The distance between the 10ft x 10ft illegal stall — Sudeb Pal’s garment store till 1996 — on the boulevard of Gariahat and the 12 ft x 8 ft legal showroom in the first floor of Shatadeep Market Complex on, 26/B Hindustan Park, is barely 100 metres.
But Pal has travelled a longer distance in the past 10 years — from an illegal peddler on the pavement to a respectable trader.
“I was doing business from the pavement, but everything was uncertain in those days. Now, there is peace and I am happy,” claims Pal.
Operation Sunshine, which the civic body unleashed on street peddlers in 1996, triggered the turn of events for Pal.

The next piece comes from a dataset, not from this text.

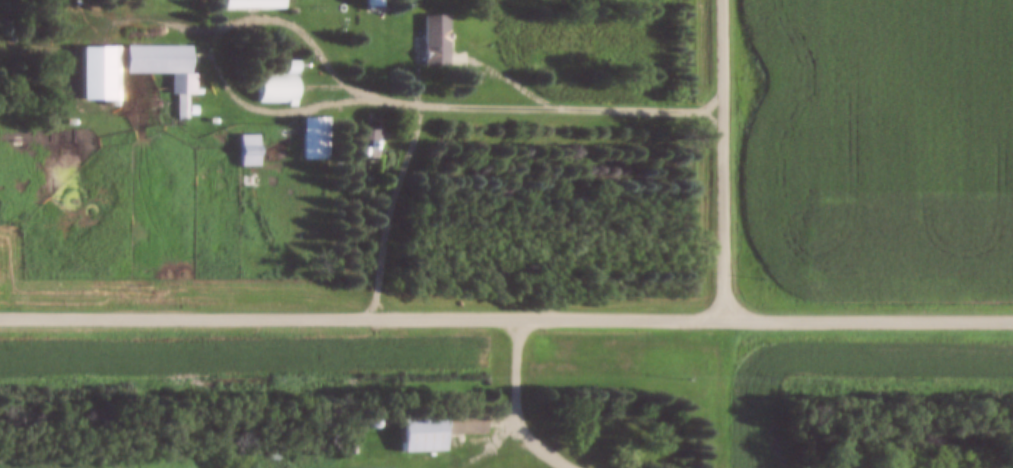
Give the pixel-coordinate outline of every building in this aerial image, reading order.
[(283,10),(283,0),(222,0),(222,10),(283,10)] [(365,10),(381,10),(381,0),(365,0),(365,10)] [(422,67),(447,67),(447,16),(422,16),(422,67)] [(118,100),(118,46),(80,46),(80,100),(118,100)] [(125,74),(170,74),(170,94),(180,94),(180,103),(184,103),(184,94),(191,94),(191,46),(125,46),(125,74)] [(257,75),(257,105),(296,105),(297,62),(285,62),(285,75),(257,75)] [(327,118),(301,118),(301,161),(327,161),(327,118)] [(359,133),(359,160),(380,160),(380,133),(359,133)] [(258,136),(238,136),(238,168),(258,168),(258,136)] [(446,412),(446,435),(485,435),(485,412),(446,412)] [(400,414),(401,452),(444,452),(444,413),(400,414)]
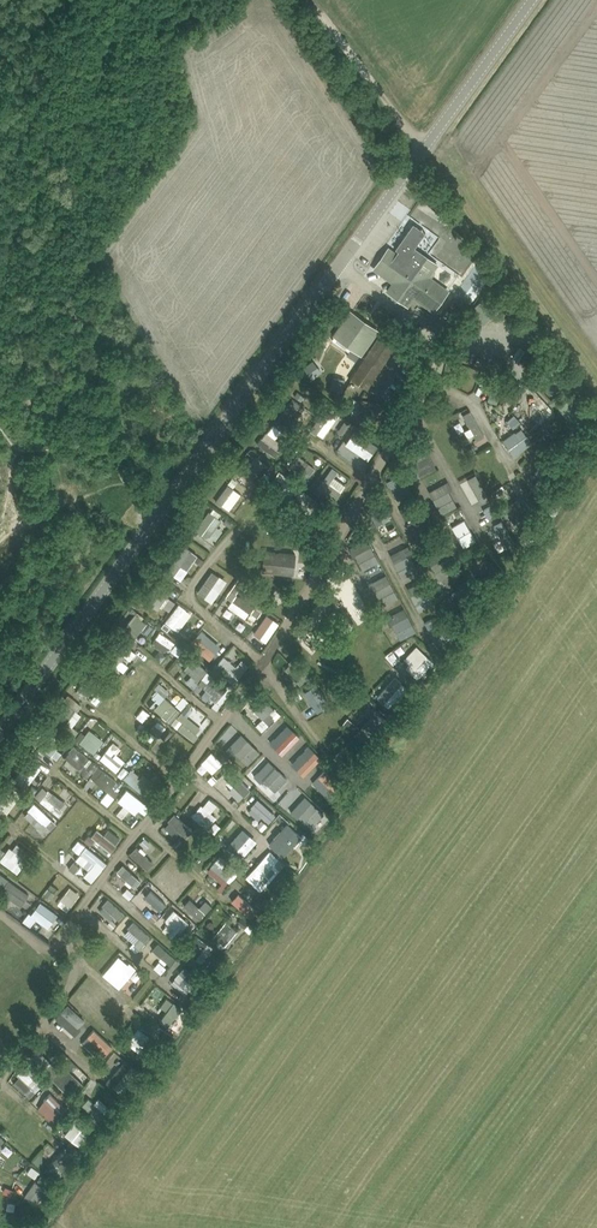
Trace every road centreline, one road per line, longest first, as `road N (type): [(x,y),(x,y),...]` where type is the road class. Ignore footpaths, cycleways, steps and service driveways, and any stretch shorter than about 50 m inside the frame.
road 1 (unclassified): [(0,733),(533,0)]
road 2 (track): [(316,0),(424,150)]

On a fateful November night, CMC payloaders reduced his 20-year-old stall — along with hundreds of such structures — in Gariahat to rubble.

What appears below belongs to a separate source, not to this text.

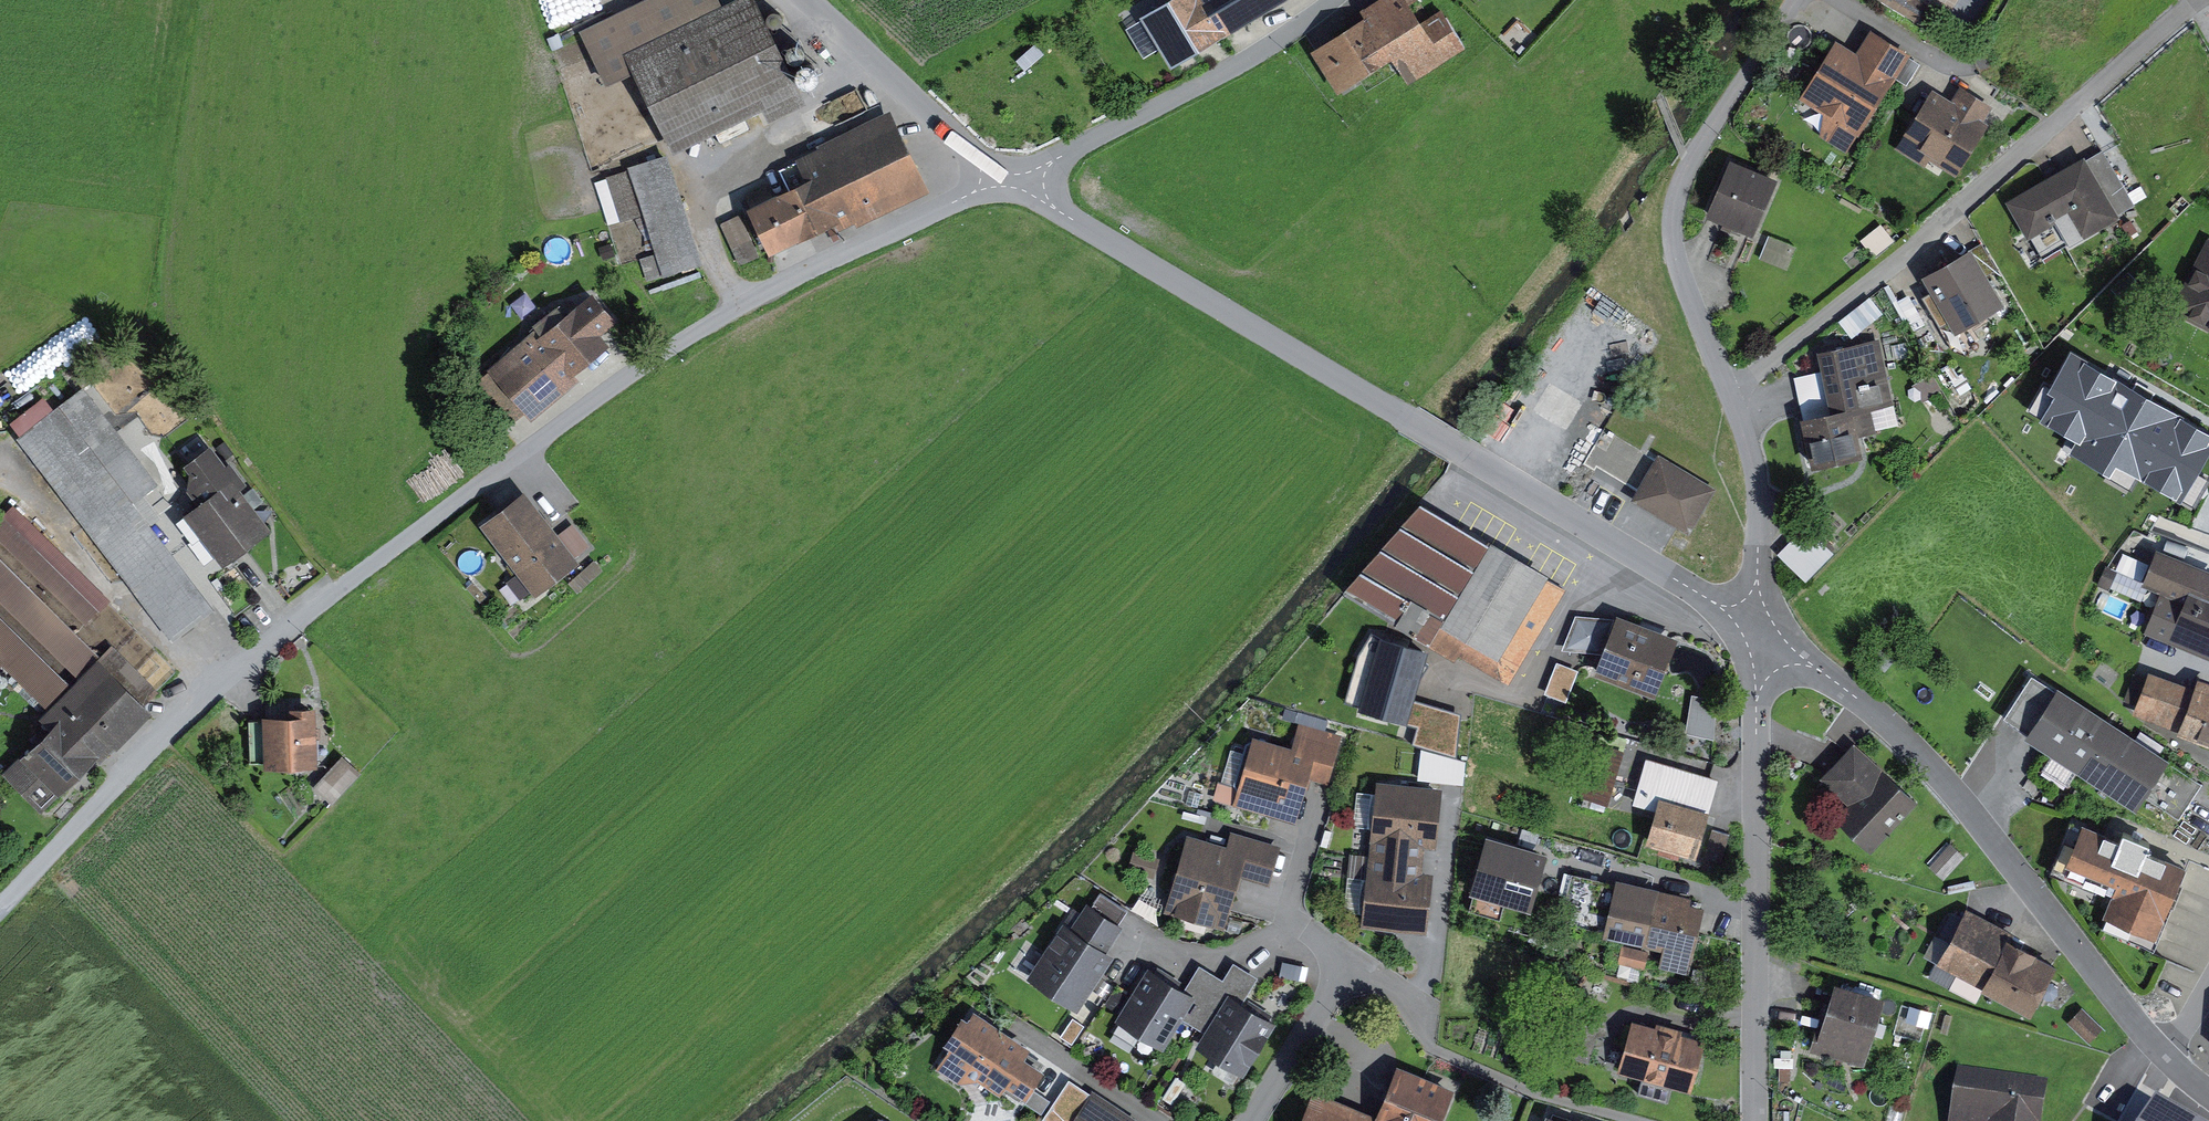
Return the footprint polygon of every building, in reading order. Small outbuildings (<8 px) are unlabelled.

While the hawkers scampered for sympathy from political masters, 100-odd hawkers regrouped to work out a strategy and stop the cat-and-mouse game with police and civic body officials once for all.
“Shatadeep was conceived as we wanted a market for ourselves,” recounts Pal, owner of a readymade garments store.
An eight-cottah plot near Hindustan Park was bought for Rs 1 crore and another crore was spent in construction. The two-storeyed building was ready in nine months, where it has been business as usual since June 1998.
“Each of us chipped in with Rs 2 lakh… It was difficult, but we got our returns,” smiles Pal, standing near the grand staircase of Shatadeep. The traders here deal in garments and the monthly turnover is in excess of Rs 1.5 crore.
“We do not run away from civic body officials or police. Every year, we contribute around Rs 80,000 to the civic body coffers,” stresses a trader.
But bribe-seeking officials, always on the prowl, are the reality for over 2.75 lakh hawkers in Calcutta. The administration rolled out various rehabilitation packages — at Galiff Street, Kalighat, Gariahat, Jadavpur and under Bijon Setu — in the past decade, but hawkers stayed away from these marketplaces, provided as alternative to pavements.
“Shatadeep is, indeed, a shining example. If the hawkers come in such groups, we will help,” says mayor Bikash Ranjan Bhattacharyya, planning a ‘permanent settlement’ for peddlers against a fee.
But Shatadeep, embroiled in a legal battle with a handful of hawkers, does not approve. “We are fighting a case against illegal encroachment blocking entry to our market,” chorused the traders in Shatadeep, vetoing the mayor’s proposal.